**What you have to do**
When you copy the data, keep every line exactly as written and skip the pictures.

=== Exercise inputs ===

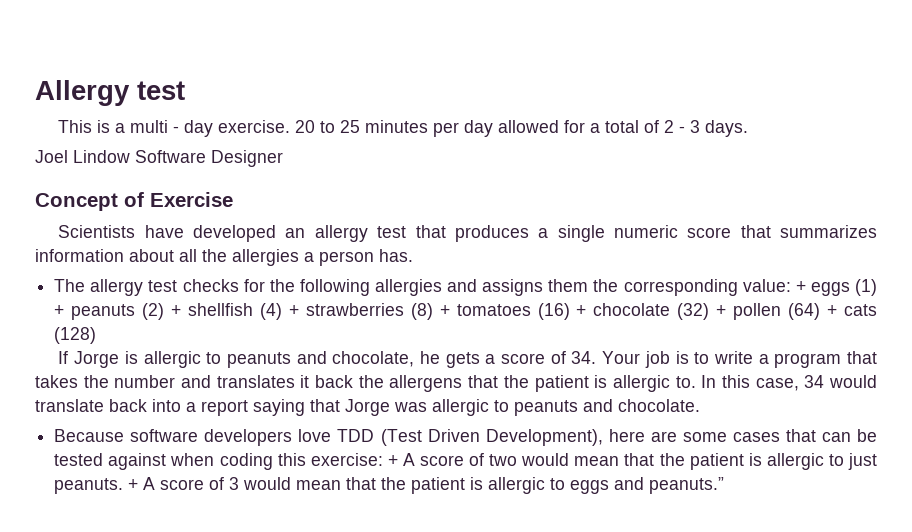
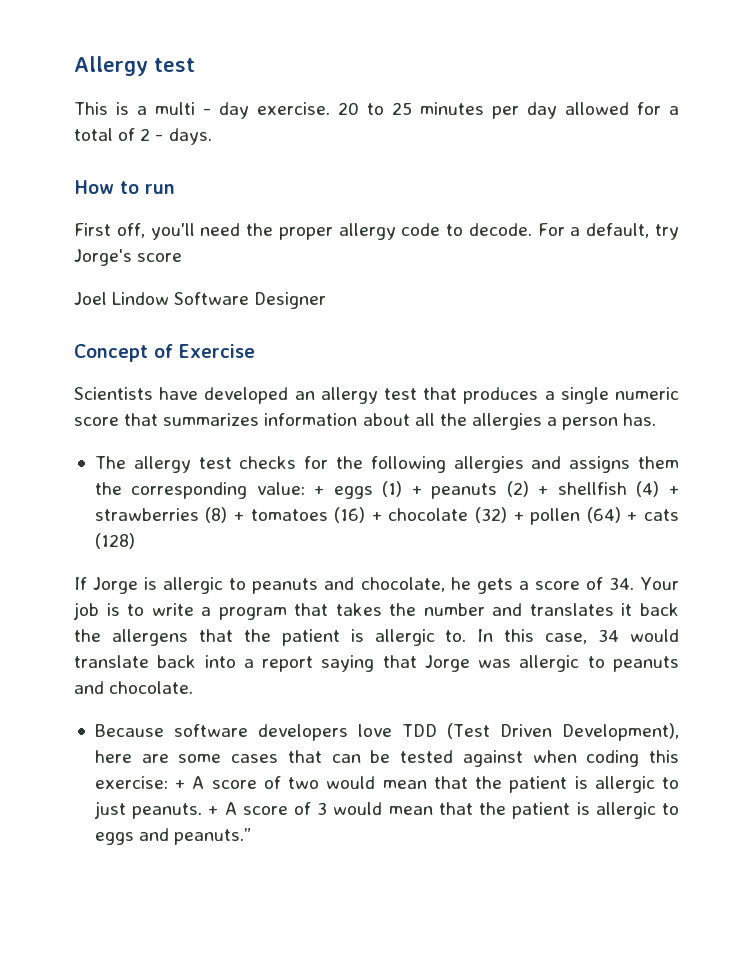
[690,120,701,133] 3 -> (164, 137) none
(749, 128) none -> [74,180,175,194] [74,223,679,240] [74,249,183,266] // How to run // First off, you'll need the proper allergy code to decode. For a default, try Jorge's score

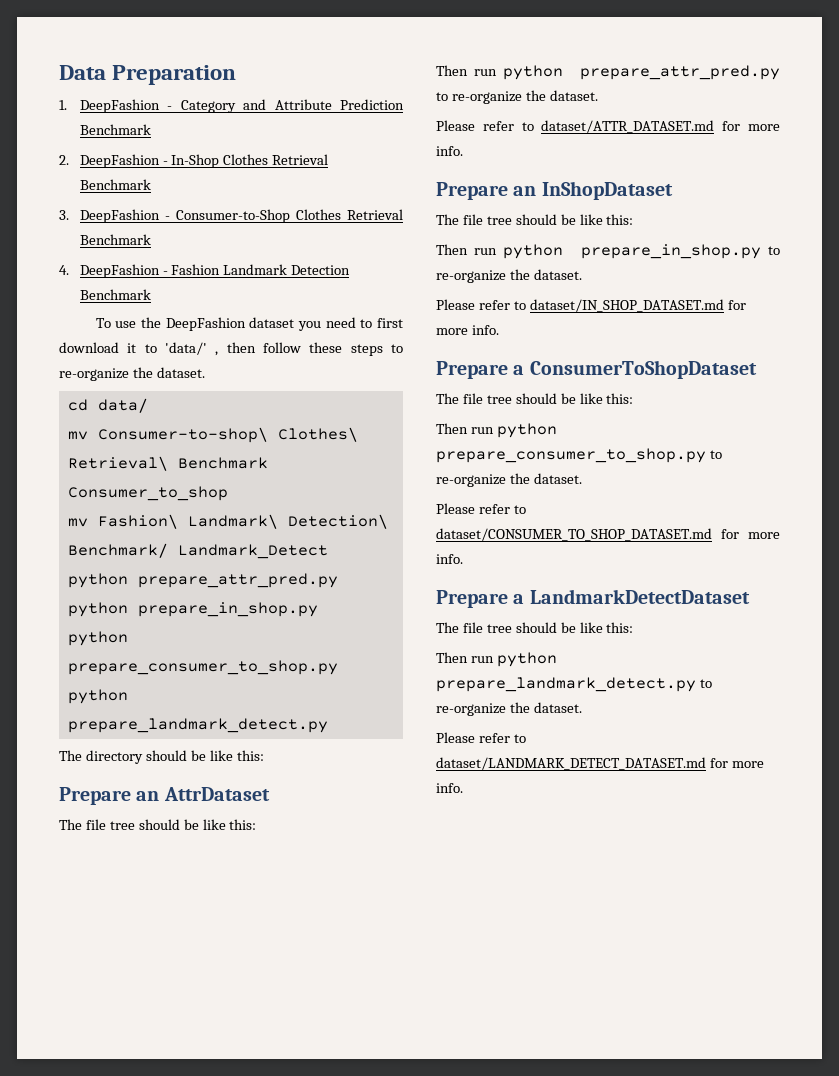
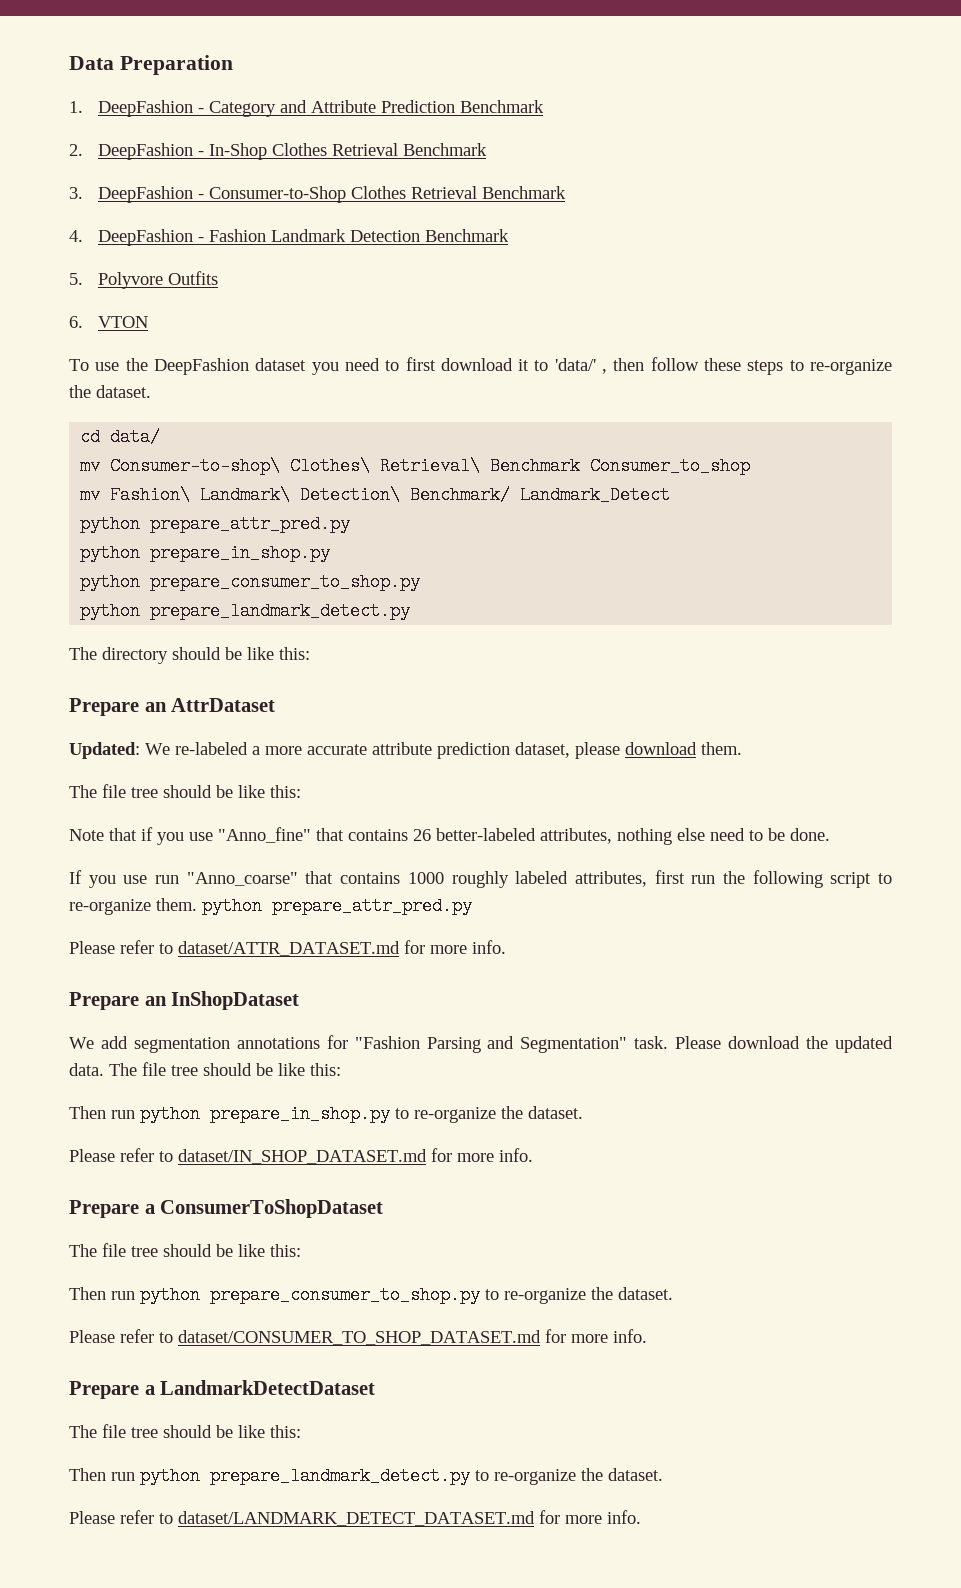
(151, 294) none -> [69,271,218,289] [69,316,148,328] // 5. Polyvore Outfits // 6. VTON
[59,819,257,830] [436,65,780,80] [436,90,598,104] // The file tree should be like this: // Then run python prepare_attr_pred.py to re-organize the dataset. -> [69,742,742,759] [69,784,301,798] [69,827,830,845] [69,870,892,888] [69,897,472,915] // Updated: We re-labeled a more accurate attribute prediction dataset, please download them. // The file tree should be like this: // Note that if you use "Anno_fine" that contains 26 better-labeled attributes, nothing else need to be done. // If you use run "Anno_coarse" that contains 1000 roughly labeled attributes, first run the following script to re-organize them. python prepare_attr_pred.py
(673, 190) none -> [69,1035,893,1053] [69,1063,104,1076] We add segmentation annotations for "Fashion Parsing and Segmentation" task. Please download the updated data.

===

**Reply**
[690,120,701,133] 3 -> (164, 137) none
(749, 128) none -> [74,180,175,194] [74,223,679,240] [74,249,183,266] // How to run // First off, you'll need the proper allergy code to decode. For a default, try Jorge's score

(151, 294) none -> [69,271,218,289] [69,316,148,328] // 5. Polyvore Outfits // 6. VTON
[59,819,257,830] [436,65,780,80] [436,90,598,104] // The file tree should be like this: // Then run python prepare_attr_pred.py to re-organize the dataset. -> [69,742,742,759] [69,784,301,798] [69,827,830,845] [69,870,892,888] [69,897,472,915] // Updated: We re-labeled a more accurate attribute prediction dataset, please download them. // The file tree should be like this: // Note that if you use "Anno_fine" that contains 26 better-labeled attributes, nothing else need to be done. // If you use run "Anno_coarse" that contains 1000 roughly labeled attributes, first run the following script to re-organize them. python prepare_attr_pred.py
(673, 190) none -> [69,1035,893,1053] [69,1063,104,1076] We add segmentation annotations for "Fashion Parsing and Segmentation" task. Please download the updated data.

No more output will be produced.